(Stored data entries)

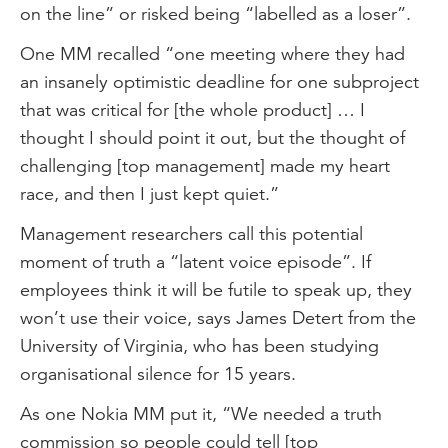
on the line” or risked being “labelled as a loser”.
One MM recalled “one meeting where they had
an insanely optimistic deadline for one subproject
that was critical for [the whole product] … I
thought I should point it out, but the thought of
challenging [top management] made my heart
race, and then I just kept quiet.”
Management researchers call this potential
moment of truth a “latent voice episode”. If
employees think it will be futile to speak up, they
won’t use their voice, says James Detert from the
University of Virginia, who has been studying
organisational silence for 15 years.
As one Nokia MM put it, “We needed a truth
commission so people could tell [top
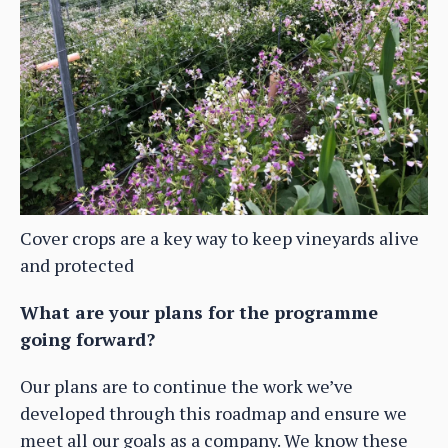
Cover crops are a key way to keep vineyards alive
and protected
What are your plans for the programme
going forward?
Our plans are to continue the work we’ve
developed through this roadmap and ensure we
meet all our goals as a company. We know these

---

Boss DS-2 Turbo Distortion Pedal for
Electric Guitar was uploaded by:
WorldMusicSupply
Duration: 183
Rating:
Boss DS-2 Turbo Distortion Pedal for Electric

### WORK TO COMPLETE
Find every line of the data above that holds the word "voice", then state how many there are and nothing else.

### WRITTEN ANSWER
2